##### Material provided

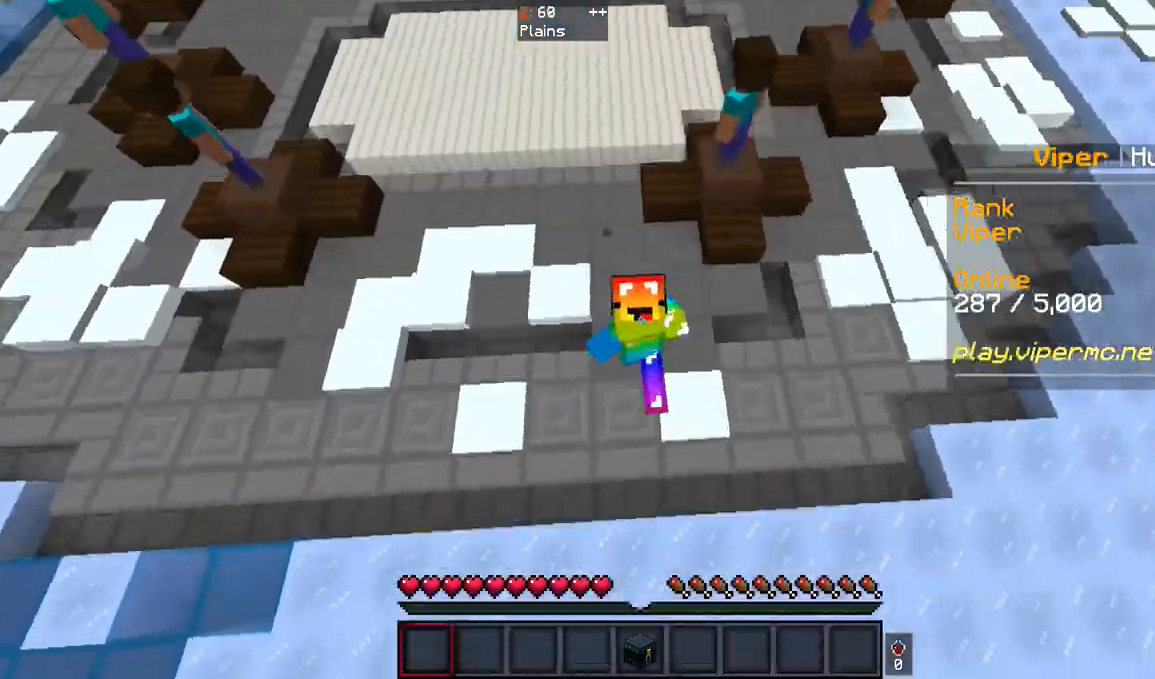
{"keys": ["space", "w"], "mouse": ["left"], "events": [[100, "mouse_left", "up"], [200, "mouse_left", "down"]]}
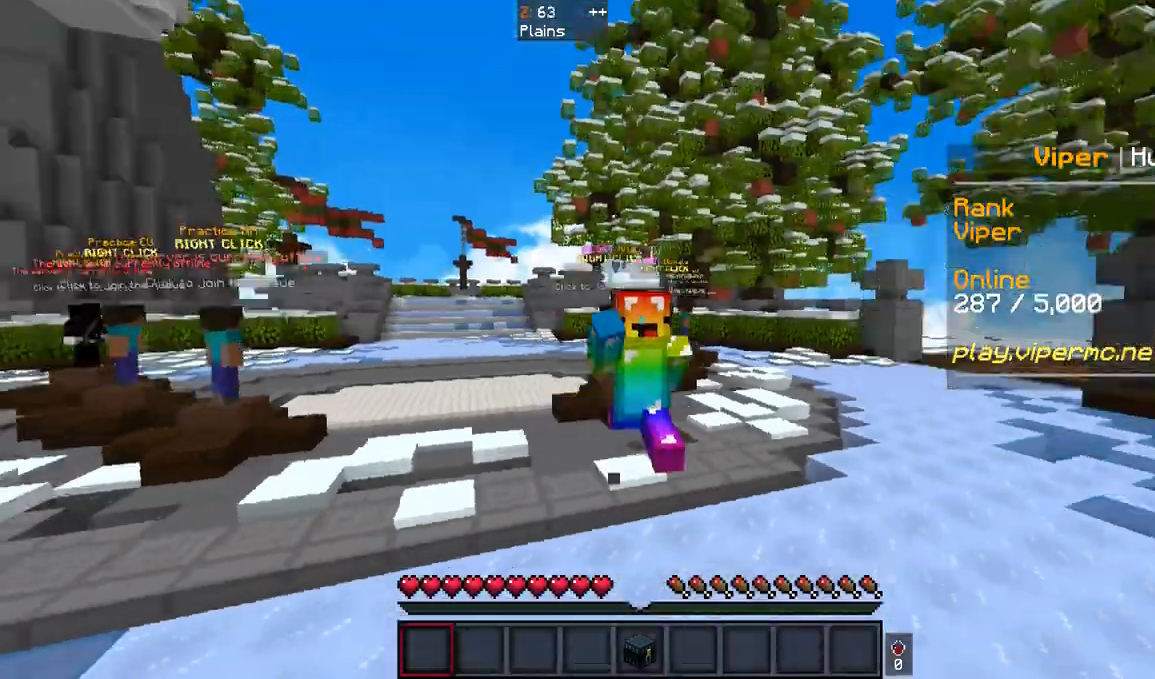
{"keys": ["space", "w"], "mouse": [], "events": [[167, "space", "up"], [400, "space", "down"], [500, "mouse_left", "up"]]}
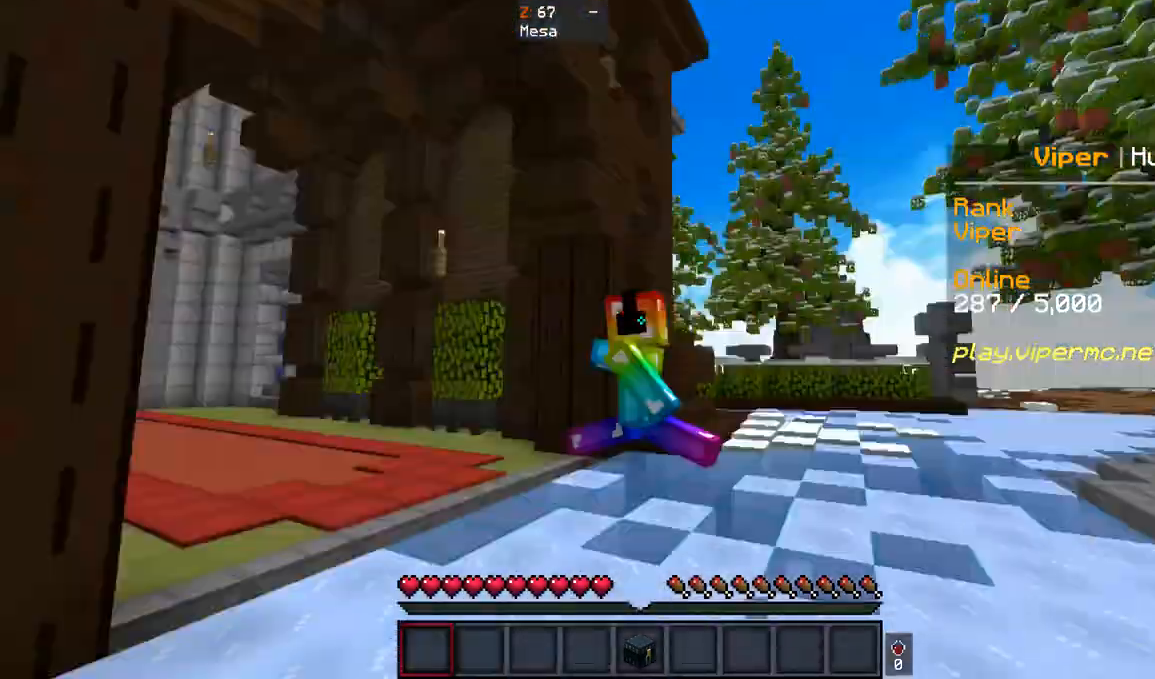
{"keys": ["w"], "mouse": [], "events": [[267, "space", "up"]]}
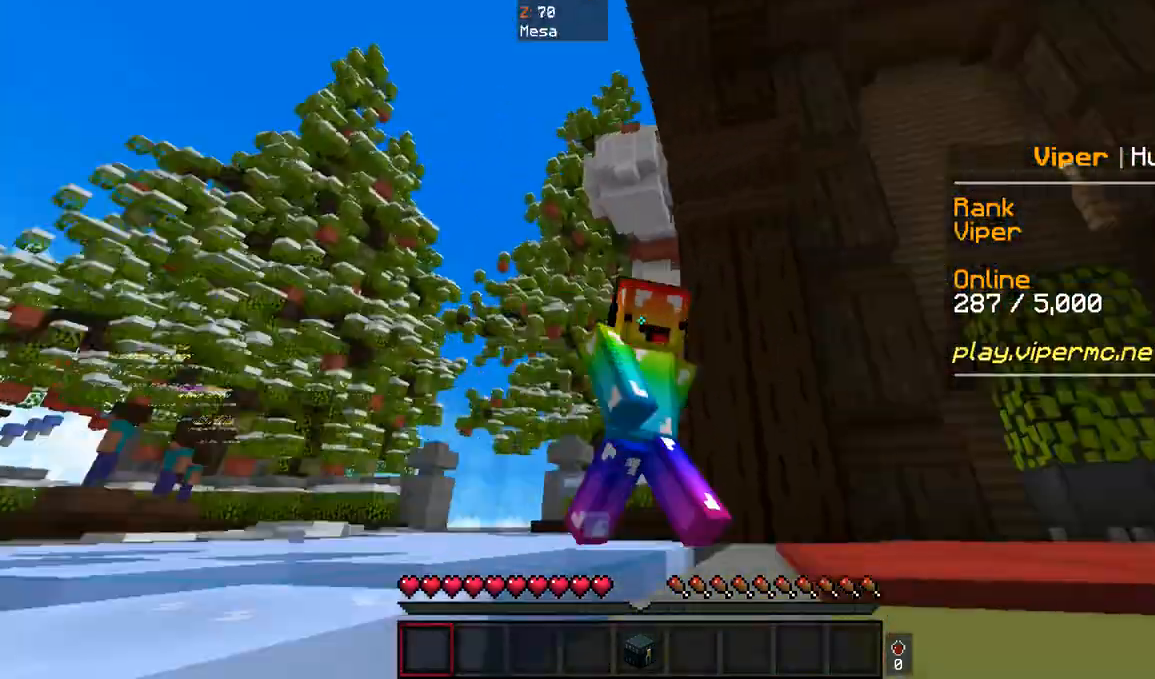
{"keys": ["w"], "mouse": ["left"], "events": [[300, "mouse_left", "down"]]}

##########

The task →
Transcribe the data exactly, minus any images.

Your response →
{"keys": ["space", "w"], "mouse": ["left"], "events": [[100, "mouse_left", "up"], [200, "mouse_left", "down"]]}
{"keys": ["space", "w"], "mouse": [], "events": [[167, "space", "up"], [400, "space", "down"], [500, "mouse_left", "up"]]}
{"keys": ["w"], "mouse": [], "events": [[267, "space", "up"]]}
{"keys": ["w"], "mouse": ["left"], "events": [[300, "mouse_left", "down"]]}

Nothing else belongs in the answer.